▶ [Work to do]: Collect every line of the material that contains the string "class", and treat the match as case-sensitive.

Dataset entries
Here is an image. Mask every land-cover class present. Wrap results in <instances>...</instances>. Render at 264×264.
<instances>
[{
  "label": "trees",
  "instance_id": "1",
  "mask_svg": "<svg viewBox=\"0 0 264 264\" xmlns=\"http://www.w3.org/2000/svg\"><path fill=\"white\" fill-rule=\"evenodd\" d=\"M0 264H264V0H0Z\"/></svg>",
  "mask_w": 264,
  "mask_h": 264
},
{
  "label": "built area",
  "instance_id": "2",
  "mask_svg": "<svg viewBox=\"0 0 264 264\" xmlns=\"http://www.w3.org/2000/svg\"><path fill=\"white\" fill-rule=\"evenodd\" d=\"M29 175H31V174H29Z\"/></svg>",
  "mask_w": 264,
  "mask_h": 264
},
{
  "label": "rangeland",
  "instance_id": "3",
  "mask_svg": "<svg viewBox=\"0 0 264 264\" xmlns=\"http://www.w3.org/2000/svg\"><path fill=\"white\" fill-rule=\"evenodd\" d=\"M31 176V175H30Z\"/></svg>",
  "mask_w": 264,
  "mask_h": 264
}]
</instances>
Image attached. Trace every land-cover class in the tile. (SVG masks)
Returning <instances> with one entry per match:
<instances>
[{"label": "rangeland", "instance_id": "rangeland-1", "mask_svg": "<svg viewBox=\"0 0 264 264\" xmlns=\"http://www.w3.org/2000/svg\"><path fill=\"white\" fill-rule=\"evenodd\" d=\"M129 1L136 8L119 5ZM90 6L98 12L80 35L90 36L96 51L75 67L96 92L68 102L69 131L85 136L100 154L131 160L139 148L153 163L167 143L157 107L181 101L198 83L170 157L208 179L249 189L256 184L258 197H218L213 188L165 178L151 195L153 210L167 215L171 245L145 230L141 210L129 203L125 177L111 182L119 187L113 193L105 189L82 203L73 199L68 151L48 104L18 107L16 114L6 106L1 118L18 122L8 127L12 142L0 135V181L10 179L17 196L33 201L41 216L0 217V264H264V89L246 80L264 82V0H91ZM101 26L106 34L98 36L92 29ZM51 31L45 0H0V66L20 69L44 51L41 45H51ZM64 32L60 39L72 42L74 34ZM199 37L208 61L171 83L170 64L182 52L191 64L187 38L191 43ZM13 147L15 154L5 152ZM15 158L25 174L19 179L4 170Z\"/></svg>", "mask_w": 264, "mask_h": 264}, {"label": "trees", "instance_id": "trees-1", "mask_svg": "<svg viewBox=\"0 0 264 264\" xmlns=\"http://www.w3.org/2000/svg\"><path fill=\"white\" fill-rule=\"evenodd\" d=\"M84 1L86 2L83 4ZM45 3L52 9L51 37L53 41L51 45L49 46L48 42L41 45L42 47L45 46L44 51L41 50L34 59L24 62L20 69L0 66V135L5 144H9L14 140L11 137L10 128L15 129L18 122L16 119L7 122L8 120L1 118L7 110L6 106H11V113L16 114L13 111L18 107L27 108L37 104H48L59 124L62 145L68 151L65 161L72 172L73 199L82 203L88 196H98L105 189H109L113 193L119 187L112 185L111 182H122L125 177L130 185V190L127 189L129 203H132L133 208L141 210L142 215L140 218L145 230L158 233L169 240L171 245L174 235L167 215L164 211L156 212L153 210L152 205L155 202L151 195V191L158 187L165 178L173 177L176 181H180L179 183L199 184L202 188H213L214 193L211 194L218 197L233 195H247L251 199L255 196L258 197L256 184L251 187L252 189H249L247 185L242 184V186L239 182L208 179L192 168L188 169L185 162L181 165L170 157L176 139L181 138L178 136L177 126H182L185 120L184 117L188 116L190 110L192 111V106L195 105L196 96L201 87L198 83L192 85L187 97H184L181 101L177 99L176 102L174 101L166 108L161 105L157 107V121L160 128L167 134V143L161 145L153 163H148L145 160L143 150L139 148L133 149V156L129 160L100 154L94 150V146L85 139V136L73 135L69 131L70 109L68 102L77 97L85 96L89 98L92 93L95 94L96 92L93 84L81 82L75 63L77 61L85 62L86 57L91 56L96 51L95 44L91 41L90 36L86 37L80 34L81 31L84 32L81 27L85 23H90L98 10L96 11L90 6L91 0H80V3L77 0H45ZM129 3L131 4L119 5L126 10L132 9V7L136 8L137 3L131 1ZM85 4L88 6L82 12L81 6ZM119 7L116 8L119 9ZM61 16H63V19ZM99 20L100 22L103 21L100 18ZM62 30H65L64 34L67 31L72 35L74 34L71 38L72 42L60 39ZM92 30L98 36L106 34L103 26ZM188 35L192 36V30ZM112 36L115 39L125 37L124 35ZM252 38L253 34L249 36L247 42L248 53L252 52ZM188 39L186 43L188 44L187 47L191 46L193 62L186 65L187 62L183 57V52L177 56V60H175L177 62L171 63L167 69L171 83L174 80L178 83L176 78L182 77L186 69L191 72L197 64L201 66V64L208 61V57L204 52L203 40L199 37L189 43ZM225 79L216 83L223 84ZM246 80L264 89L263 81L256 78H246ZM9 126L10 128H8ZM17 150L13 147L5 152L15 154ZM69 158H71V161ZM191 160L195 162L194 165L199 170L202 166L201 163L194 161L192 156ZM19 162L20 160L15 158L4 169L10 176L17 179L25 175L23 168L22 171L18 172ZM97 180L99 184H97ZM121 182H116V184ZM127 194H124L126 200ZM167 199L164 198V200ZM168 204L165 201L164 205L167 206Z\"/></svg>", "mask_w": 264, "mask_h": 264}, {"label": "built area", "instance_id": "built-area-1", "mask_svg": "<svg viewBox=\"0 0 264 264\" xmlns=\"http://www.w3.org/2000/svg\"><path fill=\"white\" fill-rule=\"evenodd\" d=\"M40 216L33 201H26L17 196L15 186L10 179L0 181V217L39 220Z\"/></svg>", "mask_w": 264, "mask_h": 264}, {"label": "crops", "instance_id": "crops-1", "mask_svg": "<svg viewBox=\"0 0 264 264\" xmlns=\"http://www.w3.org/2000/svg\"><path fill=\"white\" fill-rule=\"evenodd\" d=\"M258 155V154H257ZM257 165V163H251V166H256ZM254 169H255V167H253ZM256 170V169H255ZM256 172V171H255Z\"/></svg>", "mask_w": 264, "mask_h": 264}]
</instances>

▶ [Complete output]:
Here is an image. Mask every land-cover class present. Wrap results in <instances>...</instances>. Render at 264×264.
Image attached. Trace every land-cover class in the tile. (SVG masks)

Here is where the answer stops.